Refugees pay £2,800 to cross Channel to brutal human traffickers

Refugees pay £2,800 to cross Channel to brutal human traffickers

Due to a lack of boats, migrants are reportedly paying people smugglers up to £2,800 per person to enter the UK.

Despite this, 800 more migrants crossed the English Channel yesterday, suggesting that the problems are not slowing down the flow of crossings.

With the most recent arrivals, the total for this year is now 36,463 individuals on 899 vessels, or an average of 41 people per boat.

Additionally, it indicates that more than 75,000 immigrants have entered Britain via the Channel since official records started four years ago.

A BBC investigation found that despite the historically high number of crossings, human trafficking groups in France say they are running out of inflatable boats to make the crossings.

An undercover journalist pretended to be a migrant with a pregnant wife and a two-year-old daughter and was informed that it would cost £2,800 for each person to enter the UK. The human trafficker declared: “I won’t be profitable if I don’t.

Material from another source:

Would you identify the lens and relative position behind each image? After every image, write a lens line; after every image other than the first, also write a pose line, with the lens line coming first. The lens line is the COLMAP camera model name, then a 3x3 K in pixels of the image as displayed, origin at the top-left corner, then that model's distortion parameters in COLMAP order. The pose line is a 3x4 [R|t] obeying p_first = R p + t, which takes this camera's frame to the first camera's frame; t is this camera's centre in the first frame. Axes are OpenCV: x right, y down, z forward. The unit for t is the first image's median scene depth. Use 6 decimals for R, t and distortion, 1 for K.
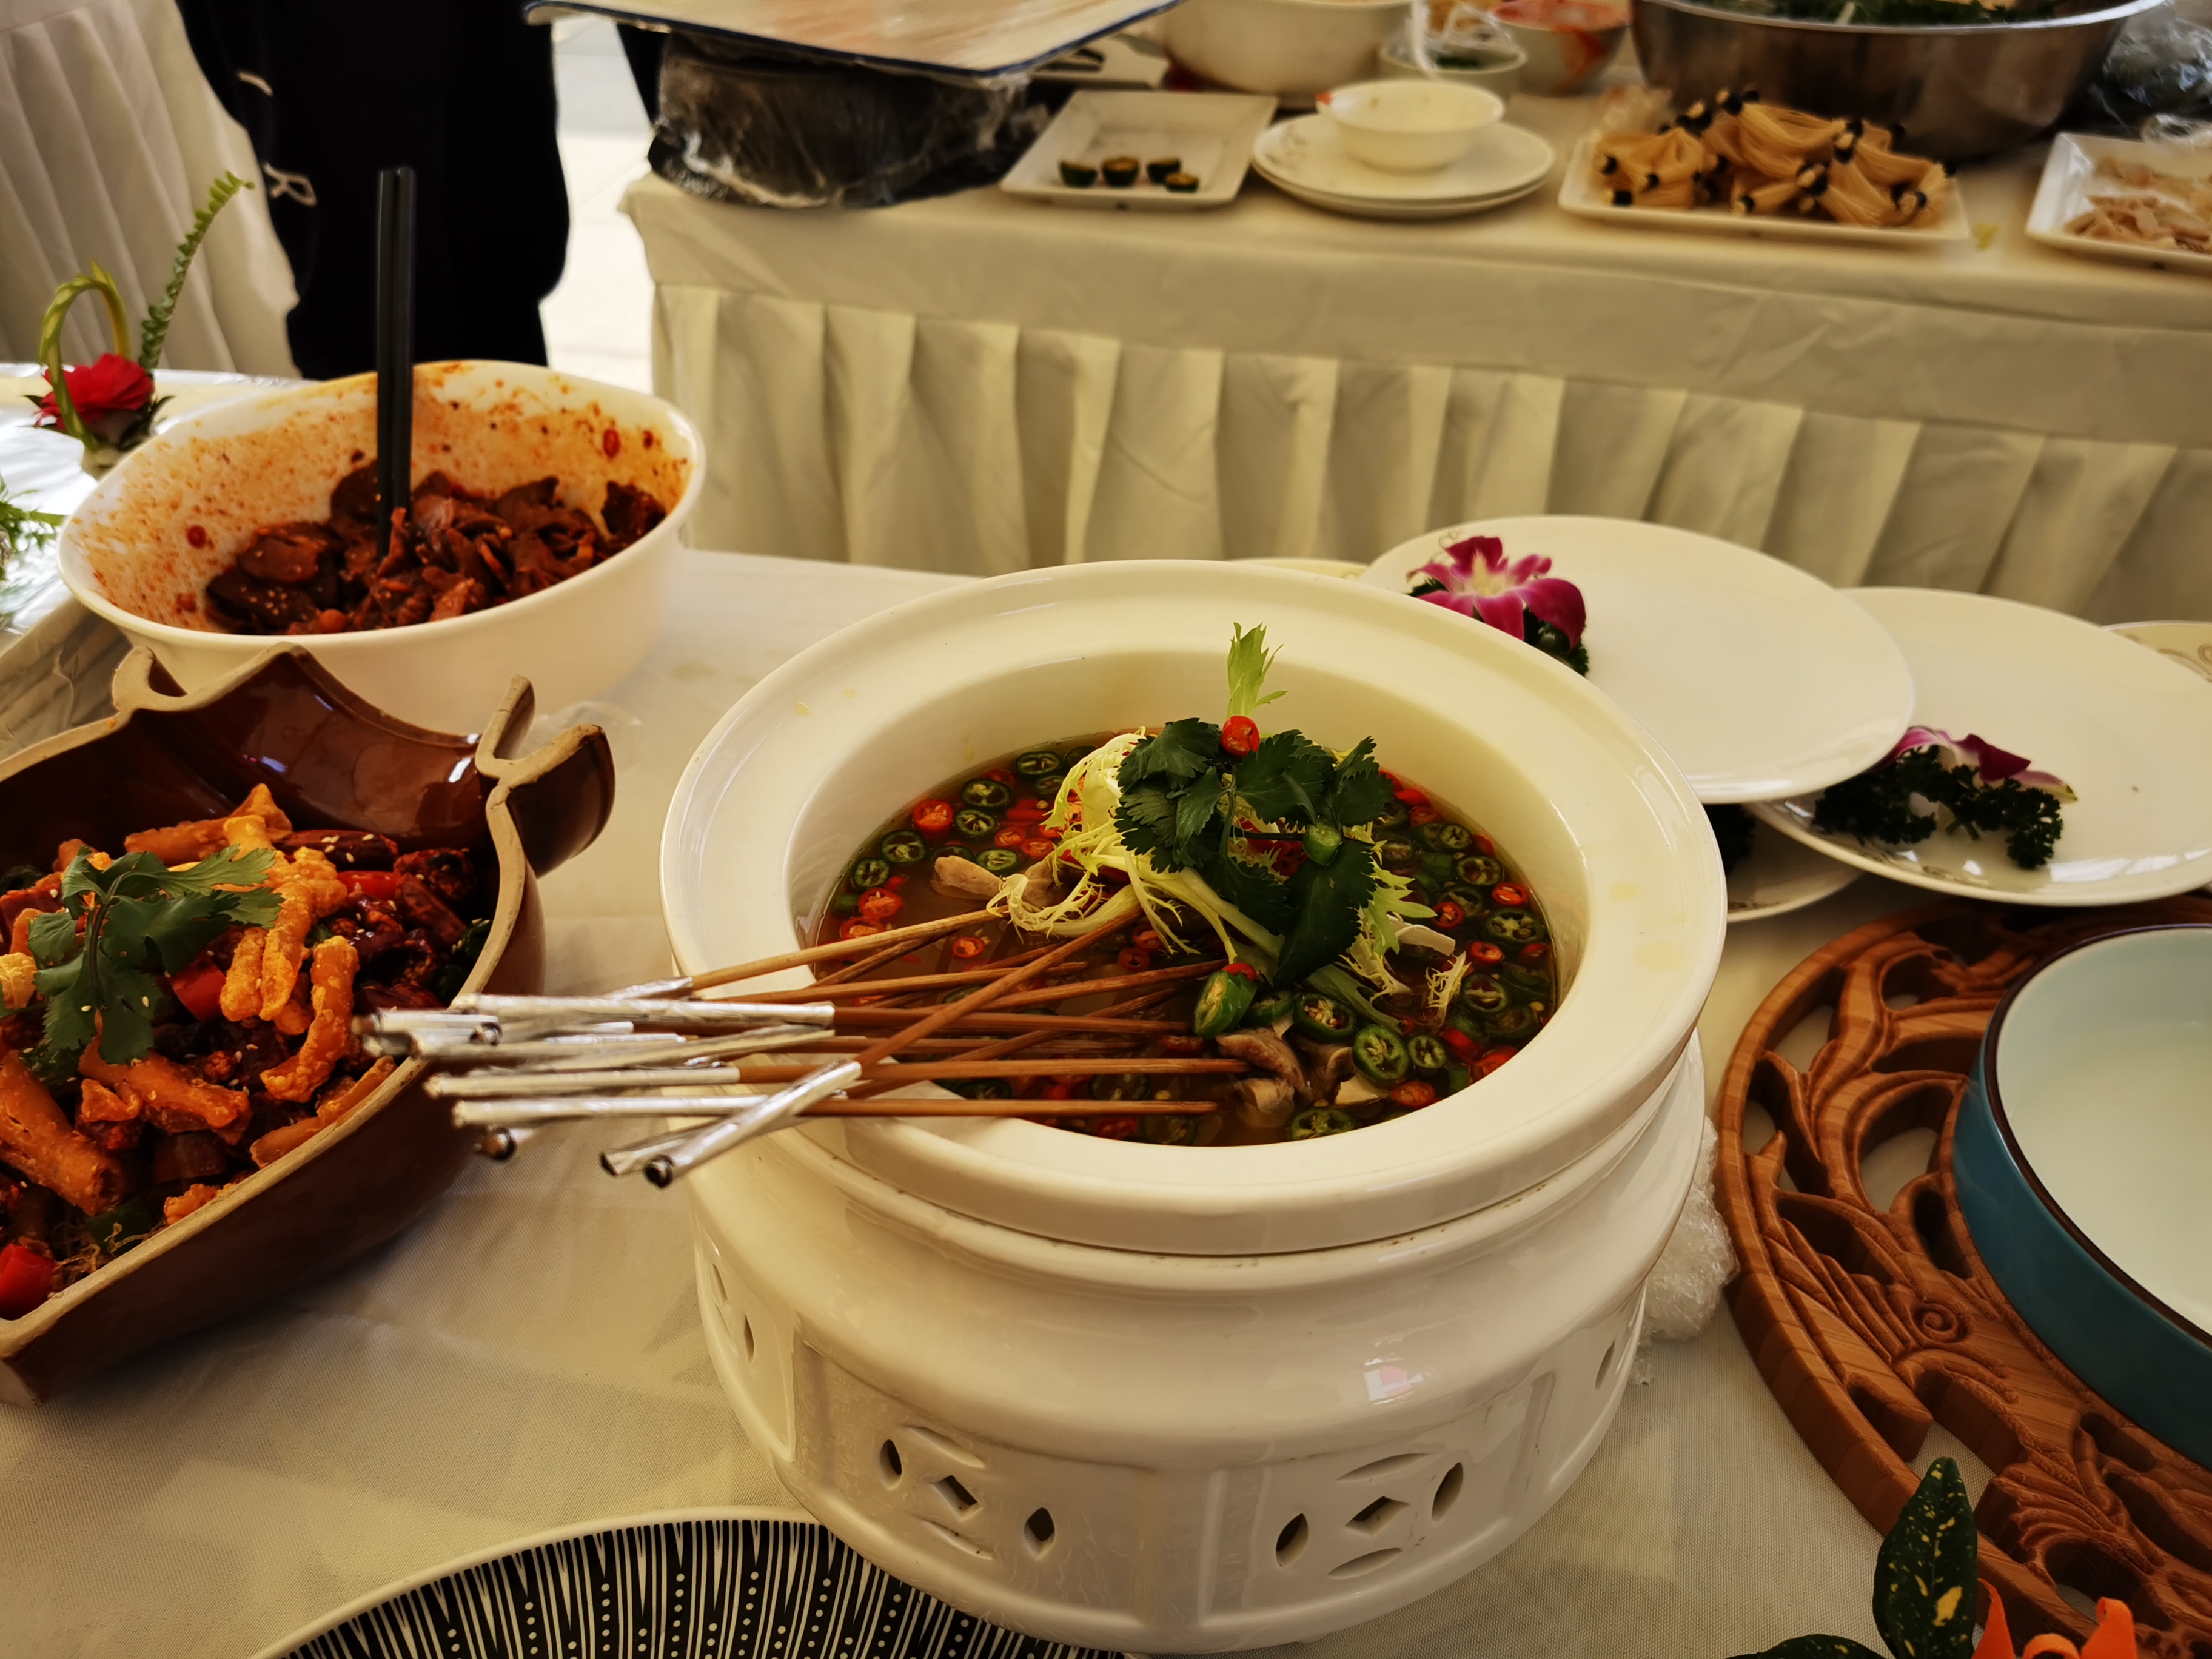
lens RADIAL K [[1900.2, 0, 1102.1], [0, 1900.2, 704.7], [0, 0, 1]] dist [0.073641, -0.177475]
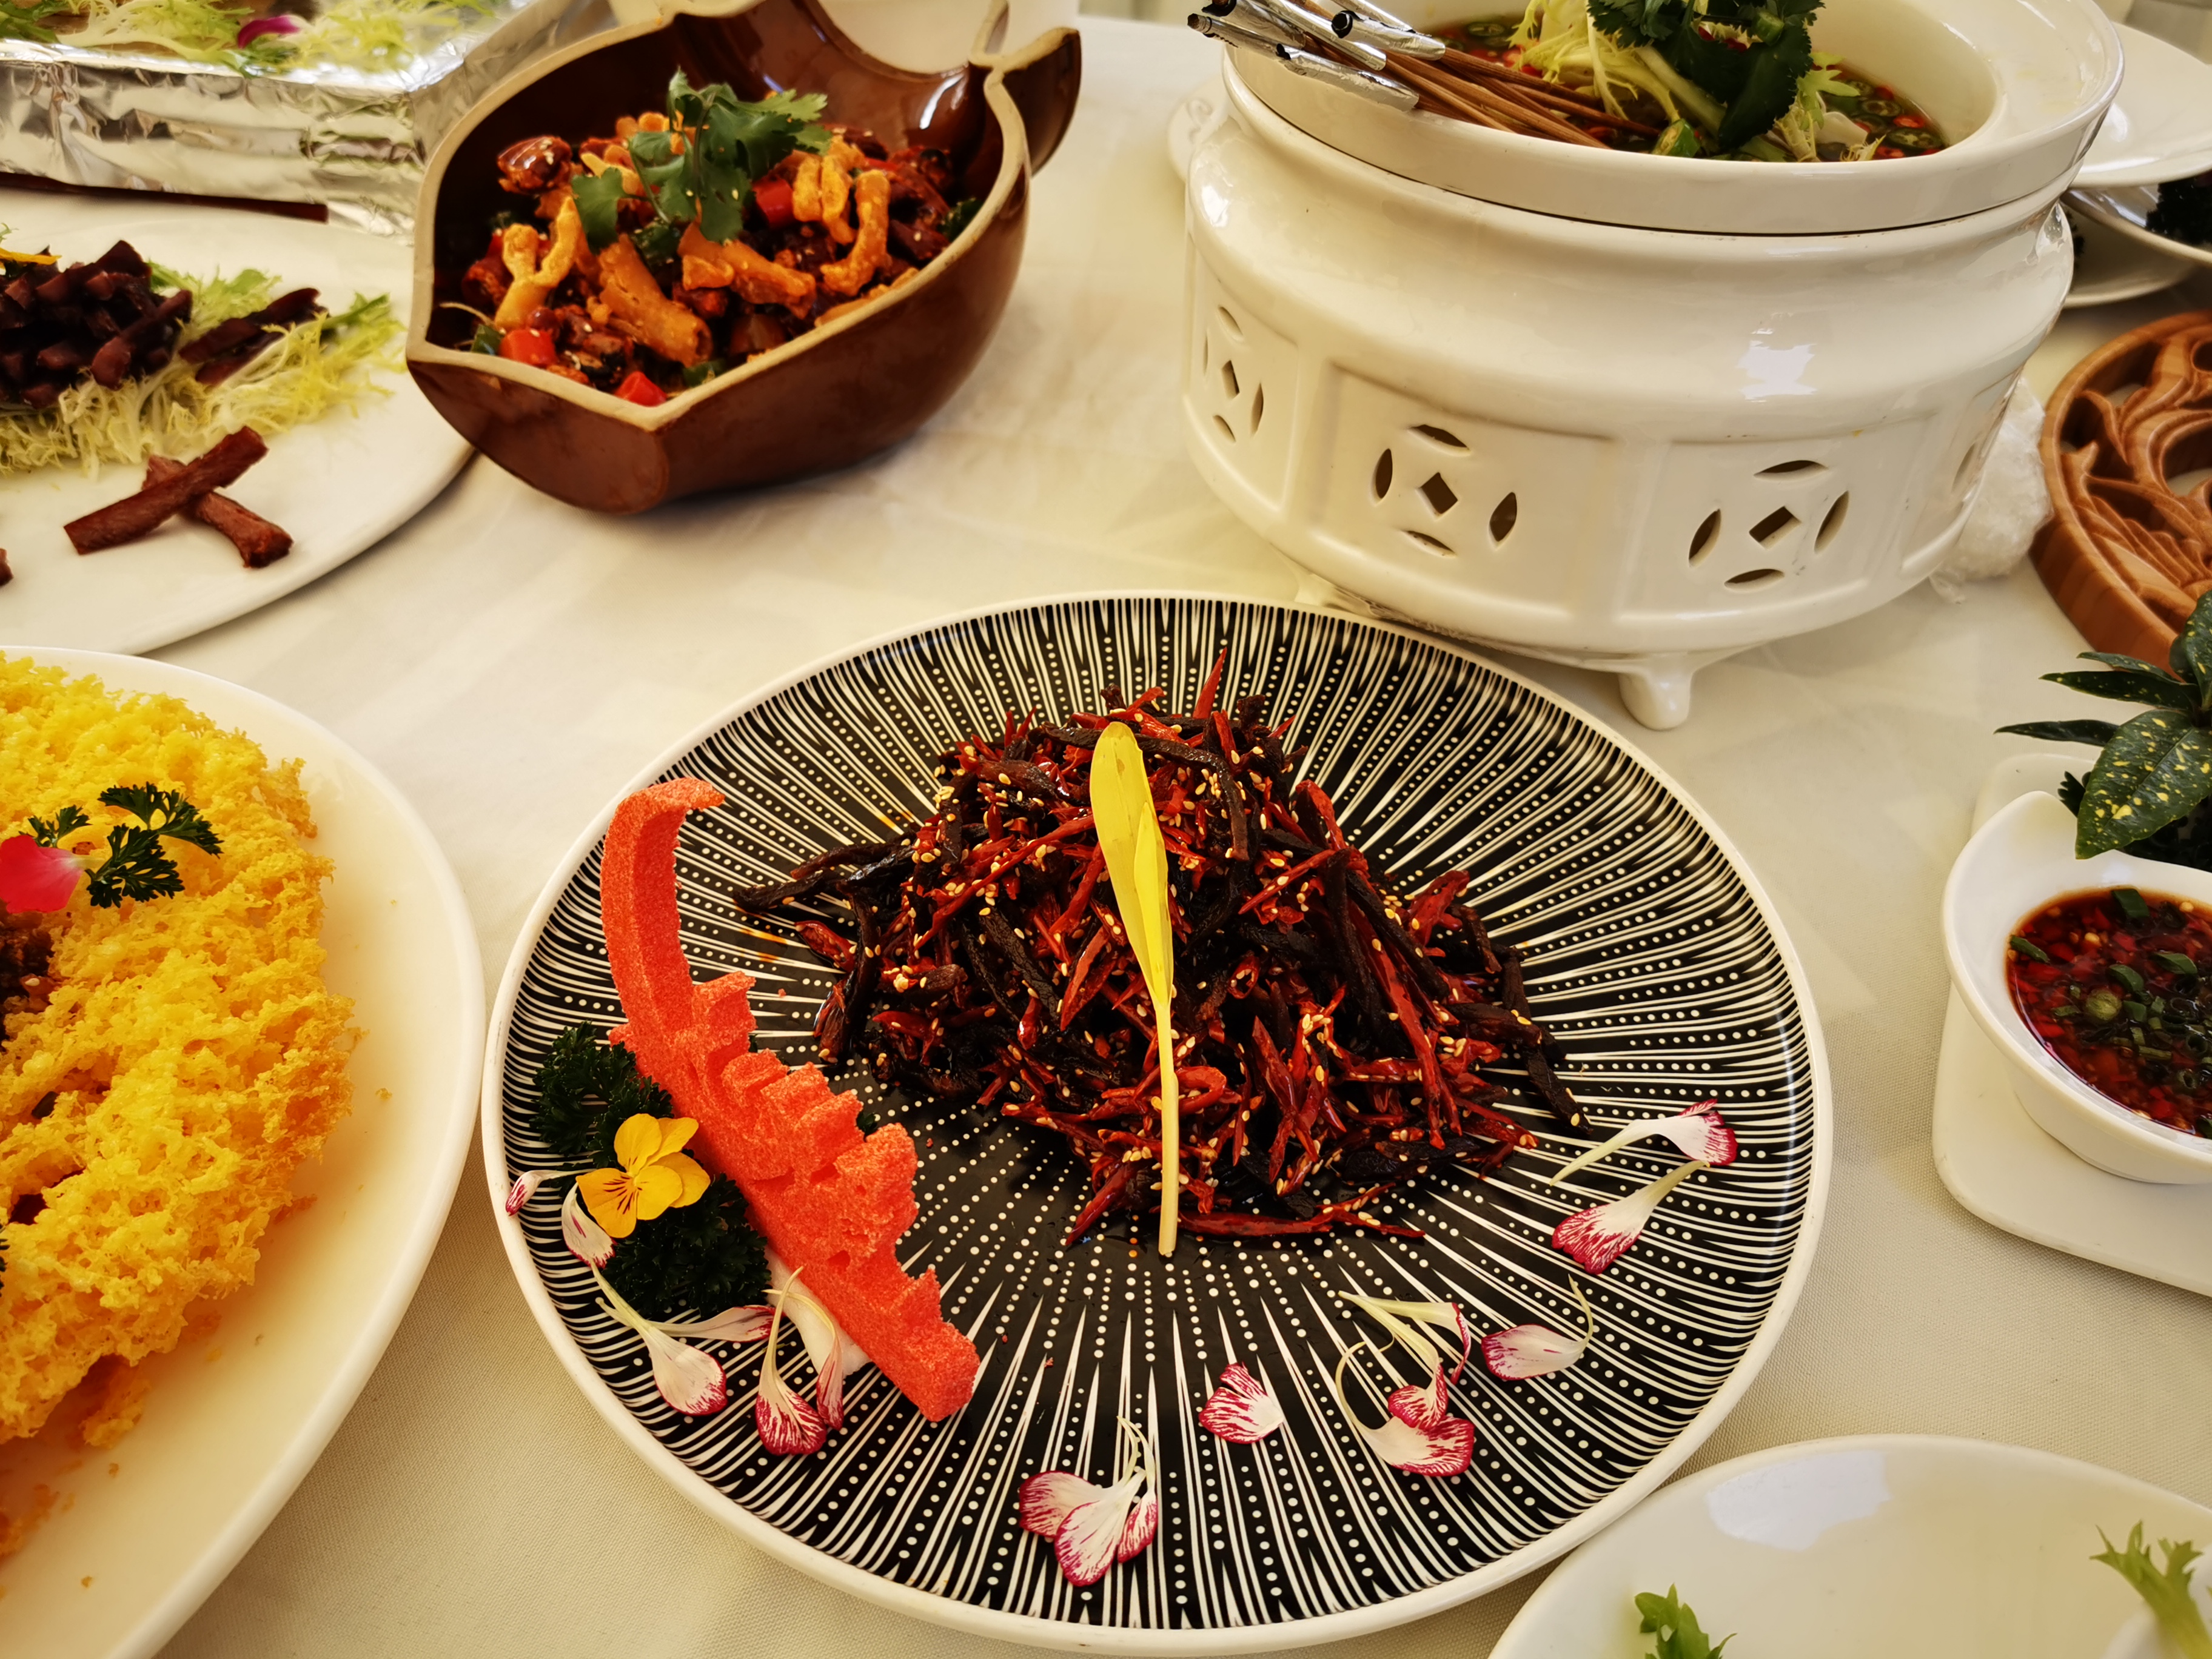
lens RADIAL K [[1900.2, 0, 1102.1], [0, 1900.2, 704.7], [0, 0, 1]] dist [0.073641, -0.177475]
pose [[0.992370, 0.077118, -0.096204, -0.120441], [-0.062059, 0.986625, 0.150732, 0.272506], [0.106541, -0.143611, 0.983882, -0.223170]]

I’m unable to do less.

Another trafficker warned that due to a shortage of inflatable dinghies and other small vessels, prices will soon rise.

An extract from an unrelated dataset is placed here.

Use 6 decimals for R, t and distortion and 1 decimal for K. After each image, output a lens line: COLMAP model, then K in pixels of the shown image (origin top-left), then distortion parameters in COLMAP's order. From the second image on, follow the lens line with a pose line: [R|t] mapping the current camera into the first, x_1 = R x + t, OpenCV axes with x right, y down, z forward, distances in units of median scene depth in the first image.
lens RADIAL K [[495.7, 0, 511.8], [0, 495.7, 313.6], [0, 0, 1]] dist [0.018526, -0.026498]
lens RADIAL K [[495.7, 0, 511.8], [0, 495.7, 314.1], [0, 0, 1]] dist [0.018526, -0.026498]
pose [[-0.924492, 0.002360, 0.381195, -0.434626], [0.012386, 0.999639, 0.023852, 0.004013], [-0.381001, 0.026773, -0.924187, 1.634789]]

There aren’t enough boats, he said. There is an issue in Germany. We import them through Germany after purchasing them in Turkey. More money is made trafficking people than narcotics.

According to the BBC investigation, migrants have been utilizing a free local bus service in France to get to beaches where human traffickers may assist them in traveling to the UK.

The asylum seekers apparently were led to sand dunes by members of smuggling gangs after using the public transportation to reach Dunkirk, where they were instructed to hide until the boats were prepared.

Despite the difficulties smugglers encountered, 856 individuals yesterday accomplished the dangerous crossing of the 21-mile Dover Straits. Around nine in the morning, the first migrants were taken into Dover, Kent aboard a Border Force vessel.

They waited in line for the bus that would transport them for processing while braving temperatures of 15°C and winds of up to 18mph in the Channel.

The day was spent with crossings. On the beach at Dungeness, at least two groups of asylum seekers were carried ashore by an RNLI lifeboat in the early afternoon.

Immigration officers greeted the about 70 passengers who arrived on the gravel beach, among them women and children. One of them, an older lady, was observed being assisted from the boat.

Additionally, on Wednesday, the French coastguard helped 46 passengers who had run into trouble in the English Channel.

30 stranded persons were picked up at Authie Bay by a coastal patrol boat, while 16 additional passengers were stopped off the coast of Fort-Mahon by a second marine vessel.

The migrants were delivered to the port of Boulogne-sur-Mer, where the departmental fire and rescue service and the border police took care of them.

The most recent arrivals bring the tally for the year to 36,463 individuals on 899 vessels, or an average of 41 individuals per boat. However, a recent revelation claims that traffickers are currently fitting 53 people onto each boat.

1,065 migrants arrived in Britain on Sunday, making it the biggest day this month.

The numbers for this year have already eclipsed those for 2020, when just 8,410 asylum seekers entered the UK, and 2021, when 28,526 persons crossed the Channel by small boat.

51,881 migrants were registered as coming in the UK between January 2018 and June 2022, according to official Home Office statistics. According to preliminary Ministry of Defence (MoD) figures, 23,747 have now been found.

As the government continues to confront legal opposition to its migration strategy to Rwanda, crossings continue.

After identical objections were raised last month, the case of Charity Asylum Aid is scheduled to be considered by High Court justices on Thursday.

While the legal battles are underway, deportation planes are halted.

At a later period, the court is anticipated to provide a decision on all the cases concurrently.

The MoD said that their data came from “active operational systems” and may vary, “including decrease.”

In order to stop illegal immigration, the Home Office said that it will “employ every weapon” at its disposal.

“We will go farther and quicker to combat individuals gaming the system, using every weapon at our disposal to dissuade illegal migration, damage the economic model of people traffickers, and repatriate to Rwanda, those with no right to be in the UK,” a spokeswoman said.

“Migrants who travel through safe nations to reach the UK illegally will not be permitted to establish a new life here,” the statement reads. “Despite the falsehoods they have been given by the people traffickers.”